## TO DO
Answer these questions from the matrix eigenvalue text:
(a) According to the hint, which eigenvalue counts as the largest?
(b) Which letter does the answer use for the identity matrix?
(c) What does the answer say \( \lambda \) stands for?

## SELECTED PASSAGE

Question

The largest eigenvalue of the given matrix is: \[ \begin{bmatrix} 0 & 1 & 1 \\ 1 & 0 & 1 \\ 1 & 1 & 0 \\ \end{bmatrix} \]

Hint:

To find the eigenvalues of a matrix, use the characteristic equation and calculate its determinant. The largest eigenvalue is the one with the greatest magnitude.

Answer 1

Correct Answer: 2

The eigenvalues of a matrix \( A \) are the solutions of the characteristic equation: \[ \text{det}(A - \lambda I) = 0, \] where \( I \) is the identity matrix, and \( \lambda \) is the eigenvalue. Substituting the given matrix: \[ \begin{bmatrix} 0 & 1 & 1 \\ 1 & 0 & 1 \\ 1 & 1 & 0 \\ \end{bmatrix} - \lambda \begin{bmatrix} 1 & 0 & 0 \\ 0 & 1 & 0 \\ 0 & 0 & 1 \\ \end{bmatrix} = \begin{bmatrix} -\lambda & 1 & 1 \\ 1 & -\lambda & 1 \\ 1 & 1 & -\lambda \\ \end{bmatrix} \] The determinant of this matrix is: \[ \text{det}\left(\begin{bmatrix} -\lambda & 1 & 1 \\ 1 & -\lambda & 1 \\ 1 & 1 & -\lambda \\ \end{bmatrix}\right) = -\lambda^3 + 2\lambda. \] Thus, solving \( -\lambda^3 + 2\lambda = 0 \), we get: \[ \lambda (\lambda^2 - 2) = 0. \] The roots are \( \lambda = 0, \pm \sqrt{2} \). Hence, the largest eigenvalue is: \[ \boxed{\sqrt{2}}. \]

## Stored items
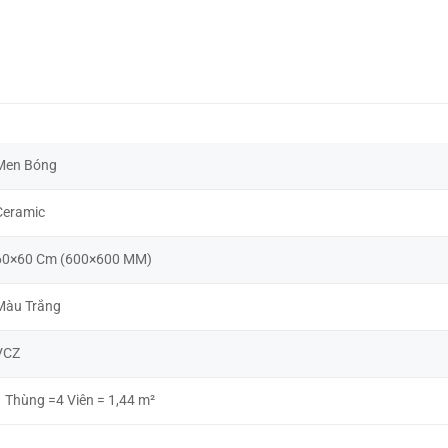
Toàn Phần Vitto 777
Kính
Men Bóng
Ceramic
60×60 Cm (600×600 MM)
Màu Trắng
VCZ
1 Thùng =4 Viên = 1,44 m²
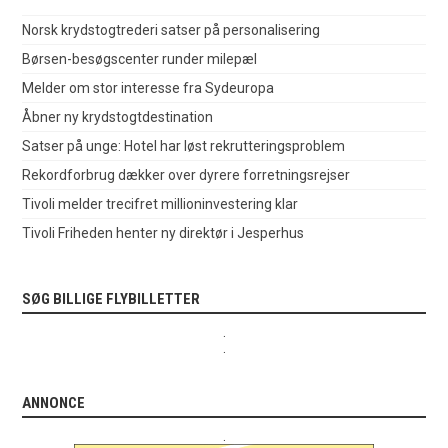
Norsk krydstogtrederi satser på personalisering
Børsen-besøgscenter runder milepæl
Melder om stor interesse fra Sydeuropa
Åbner ny krydstogtdestination
Satser på unge: Hotel har løst rekrutteringsproblem
Rekordforbrug dækker over dyrere forretningsrejser
Tivoli melder trecifret millioninvestering klar
Tivoli Friheden henter ny direktør i Jesperhus
SØG BILLIGE FLYBILLETTER
.
.
ANNONCE
.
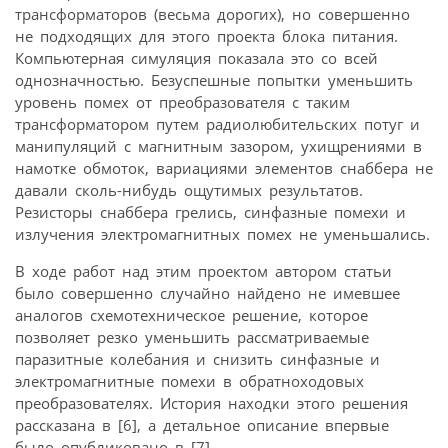
трансформаторов (весьма дорогих), но совершенно
не подходящих для этого проекта блока питания.
Компьютерная симуляция показала это со всей
однозначностью. Безуспешные попытки уменьшить
уровень помех от преобразователя с таким
трансформатором путем радиолюбительских потуг и
манипуляций с магнитным зазором, ухищрениями в
намотке обмоток, вариациями элементов снаббера не
давали сколь-нибудь ощутимых результатов.
Резисторы снаббера грелись, синфазные помехи и
излучения электромагнитных помех не уменьшались.
В ходе работ над этим проектом автором статьи
было совершенно случайно найдено не имевшее
аналогов схемотехническое решение, которое
позволяет резко уменьшить рассматриваемые
паразитные колебания и снизить синфазные и
электромагнитные помехи в обратноходовых
преобразователях. История находки этого решения
рассказана в [6], а детальное описание впервые
было опубликовано в [7].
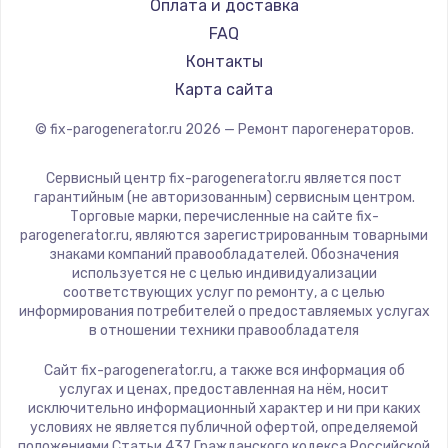
RED solution
Оплата и доставка
FAQ
Контакты
Карта сайта
© fix-parogenerator.ru
2026
— Ремонт парогенераторов.
Сервисный центр fix-parogenerator.ru является пост
гарантийным (не авторизованным) сервисным центром.
Торговые марки, перечисленные на сайте fix-
parogenerator.ru, являются зарегистрированным товарными
знаками компаний правообладателей. Обозначения
используется не с целью индивидуализации
соответствующих услуг по ремонту, а с целью
информирования потребителей о предоставляемых услугах
в отношении техники правообладателя
Сайт fix-parogenerator.ru, а также вся информация об
услугах и ценах, предоставленная на нём, носит
исключительно информационный характер и ни при каких
условиях не является публичной офертой, определяемой
положениями Статьи 437 Гражданского кодекса Российской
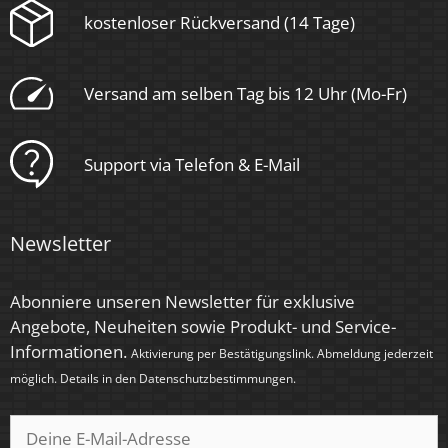
kostenloser Rückversand (14 Tage)
Ultraflach
Form
Versand am selben Tag bis 12 Uhr (Mo-Fr)
Rund
Support via Telefon & E-Mail
Schaltzyklen
> 15.000
Newsletter
Anlaufzeit
< 1,00 Sek.
Abonniere unseren Newsletter für exklusive
Zündzeit
Angebote, Neuheiten sowie Produkt- und Service-
Informationen.
< 0,5 Sek.
Aktivierung per Bestätigungslink. Abmeldung jederzeit
möglich. Details in den
Datenschutzbestimmungen
.
Farbe
Anthrazit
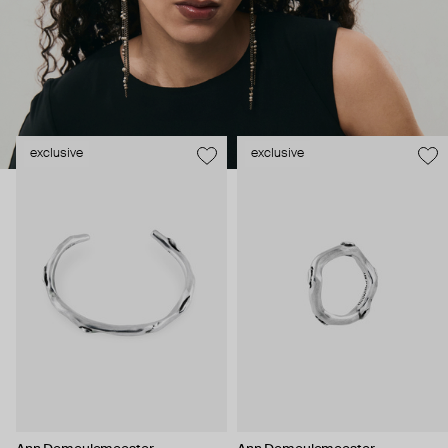
exclusive
exclusive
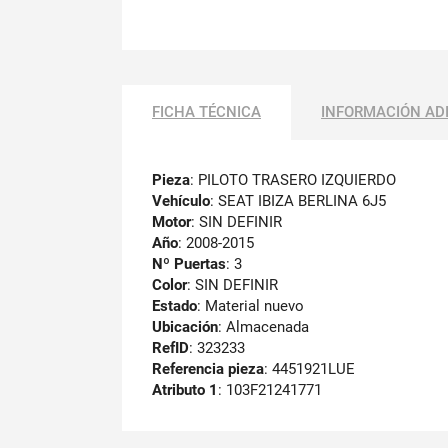
FICHA TÉCNICA
INFORMACIÓN AD
Pieza
: PILOTO TRASERO IZQUIERDO
Vehículo
: SEAT IBIZA BERLINA 6J5
Motor
: SIN DEFINIR
Año
: 2008-2015
Nº Puertas
: 3
Color
: SIN DEFINIR
Estado
: Material nuevo
Ubicación
: Almacenada
RefID
: 323233
Referencia pieza
: 4451921LUE
Atributo 1
: 103F21241771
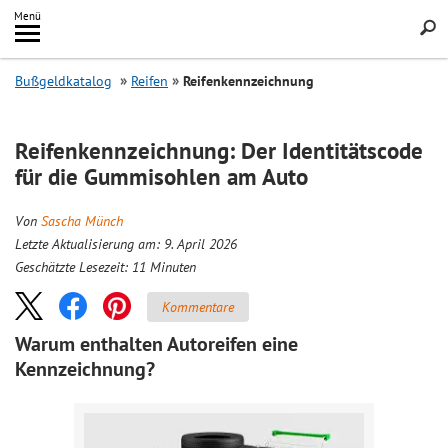
Inhalt
Menü
springen
Searc
Bußgeldkatalog
Reifen
Reifenkennzeichnung
Reifenkennzeichnung: Der Identitätscode
für die Gummisohlen am Auto
Von
Sascha Münch
Letzte Aktualisierung am: 9. April 2026
Geschätzte Lesezeit:
11
Minuten
Kommentare
Warum enthalten Autoreifen eine
Kennzeichnung?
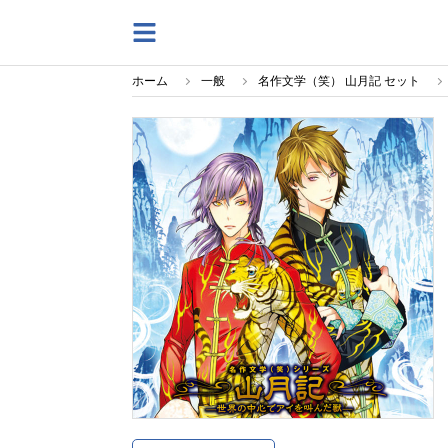
ホーム
一般
名作文学（笑） 山月記 セット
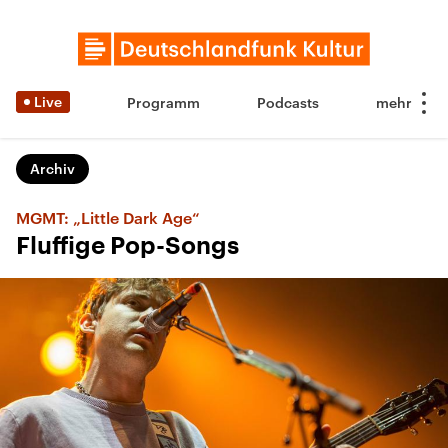
Live
Programm
Podcasts
Archiv
MGMT: „Little Dark Age“
Fluffige Pop-Songs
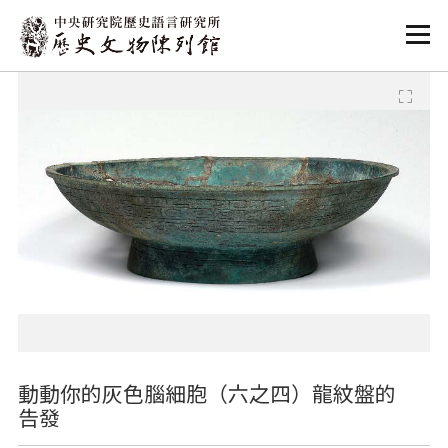
:::
:::
動動你的灰色腦細胞（六之四）龍紋盤的
告發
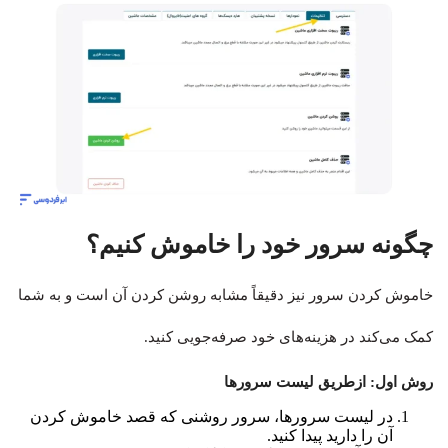
چگونه سرور خود را خاموش کنیم؟
خاموش کردن سرور نیز دقیقاً مشابه روشن کردن آن است و به شما
کمک می‌کند در هزینه‌های خود صرفه‌جویی کنید.
روش اول: ازطریق لیست سرورها
در لیست سرورها، سرور روشنی که قصد خاموش کردن
آن را دارید پیدا کنید.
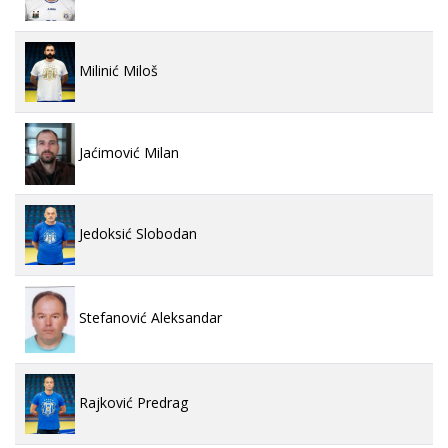
Milinić Miloš
Jaćimović Milan
Jedoksić Slobodan
Stefanović Aleksandar
Rajković Predrag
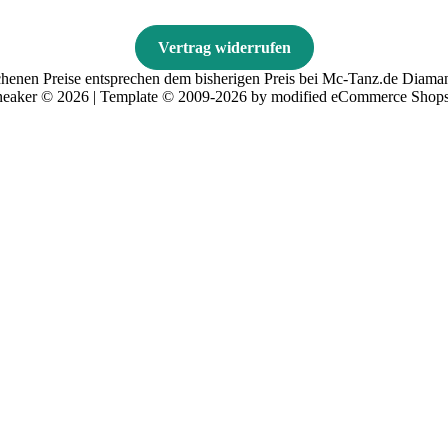
Vertrag widerrufen
ichenen Preise entsprechen dem bisherigen Preis bei Mc-Tanz.de Dia
eaker © 2026 | Template © 2009-2026 by modified eCommerce Shops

## ANSWER TO THIS EXERCISE
(a) The one with the greatest magnitude.
(b) \( I \).
(c) The eigenvalue.